Some of her innovations have become timeless such as the flowing male cut models, the “tailleur” and the black dress.
Author – Fátima Muralha
“Gabrielle n’est pas uniquement la célèbre couturière Coco Chanel. Sa nature passionnée, audacieuse, avant gardiste, a fait d’elle un personage à multiples facettes.”
In: http://www.chanel.com/fr_FR/gabrielle/
(“Gabrielle is not only the famous “coutouriére” Coco Chanel. Her passionate, audacious and avant-garde nature has made her a multifaceted character“).
Bio of Coco Chanel
Gabrielle Bonheur Chanel was born in Saumur, on August 19, 1883. Her mother was a laundress and her father was a clothing merchant. She had five more brothers.
In 1895 her mother died and Grabielle was taken to a Catholic orphanage where she remained until 1903. At the age of eighteen she went to live in a Catholic pension at Moulins and started working in a sewing workshop.
Around 1907 – 1908 she was a singer in a cabaret having adopted the name Coco Chanel. In 1910, she started living with the English industrialist, Arthur Capel, who supported her in the opening of her first store, “Chanel Modes”, a headgear that quickly expanded into the fashion business. Capel died in 1919 in an automobile accident.
During World War II, during which she became involved with a German officer, Coco Chanel reportedly struggled to maintain her House, which reopened in 1954.
She died on January 10, 1971, at the Hotel Ritz, in Paris, where she lived the last years of her life.
The break with the corset
Coco Chanel’s creations at the beginning of her styling career affirmed a new feminine way of being and dressing.
Breaking with the corsets and uncomfortable clothes that came from the end of the sec. XIX her creations were fluid, with light and comfortable fabrics and sometimes inspired by the masculine cut.
The tailleur
The timeless Chanel “tailleur” was introduced in the period of the 1st world war (1916) and has been part of the Chanel collections since that time. The images of great figures of society with this skirt and coat are iconic.
Tailleur Chanel 1960’s
https://de.wikipedia.org/wiki/Chanel-Kost%C3%BCm#/media/File:Cream_Chanel_suit,_late_1960s.jpg
Jacqueline Kennedy with a tailleur Chanel- 1963
https://de.wikipedia.org/wiki/Chanel-Kost%C3%BCm#/media/File:Kennedys_arrive_at_Dallas_11-22-63_(Cropped).jpg
Chanel nº 5
Nowadays it is perfectly normal for the fashion houses and stylists to create fragrances and make-up as well.
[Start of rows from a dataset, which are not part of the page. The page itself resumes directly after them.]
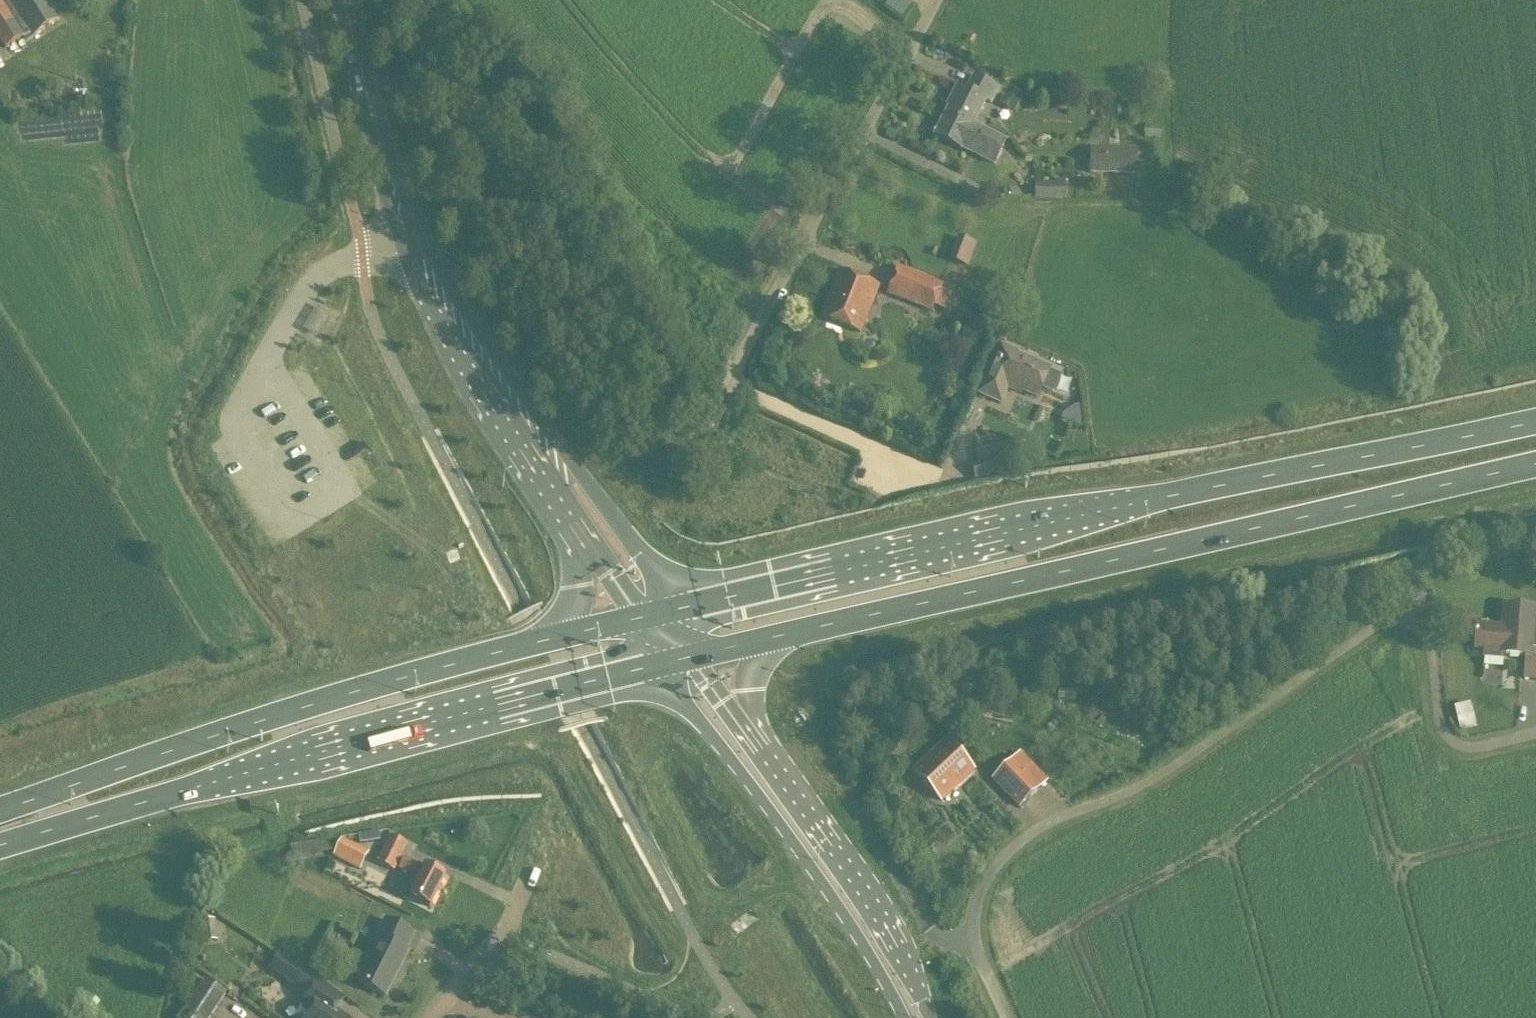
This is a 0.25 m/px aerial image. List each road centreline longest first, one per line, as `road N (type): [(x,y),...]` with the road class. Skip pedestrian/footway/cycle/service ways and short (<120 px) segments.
road 1 (primary): [(1535,422),(672,610)]
road 2 (primary): [(698,656),(1535,465)]
road 3 (unclassified): [(970,942),(984,880),(1006,853),(1040,827),(1167,770),(1378,625),(1397,621),(1431,643),(1442,724),(1460,744),(1535,732)]
road 4 (primary): [(0,848),(658,665)]
road 5 (primary): [(630,620),(210,737),(0,810)]
road 6 (secondary): [(672,610),(411,239)]
road 7 (secondary): [(411,239),(426,300),(630,620)]
road 8 (unclassified): [(730,381),(947,0)]
road 9 (tertiary): [(658,665),(797,847),(904,1017)]
road 10 (tertiary): [(929,1017),(879,915),(698,656)]
road 11 (secondary): [(411,239),(347,0)]
road 12 (unclassified): [(851,804),(923,922),(935,935),(970,942)]
road 13 (residential): [(432,1017),(504,933),(530,879)]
Coco Chanel was the first to create perfumes and her Chanel nº 5 (for being the fifth fragrance she created), “a perfume with a woman’s scent”, launched on May 5, 1921 has become timeless.
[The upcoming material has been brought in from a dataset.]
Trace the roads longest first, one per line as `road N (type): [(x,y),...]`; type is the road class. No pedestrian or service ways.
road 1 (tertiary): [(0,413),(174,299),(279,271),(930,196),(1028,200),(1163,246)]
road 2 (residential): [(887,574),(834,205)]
Chanel No. 5, in an Art Deco bottle, was incorporated into the permanent collection of the Museum of Modern Art in New York in 1959.
Foto: Jonn Leffmann https://pt.wikipedia.org/wiki/Coco_Chanel#/media/File:CHANEL_N%C2%B05.jpg
The black dress
“A woman needs only two things in life: a black dress and a man who loves her”.
In 1926 black was almost reserved for men, widows and uniforms for domestic workers. The simple black-cut dress presented by Chanel has become basic in any women’s wardrobe today.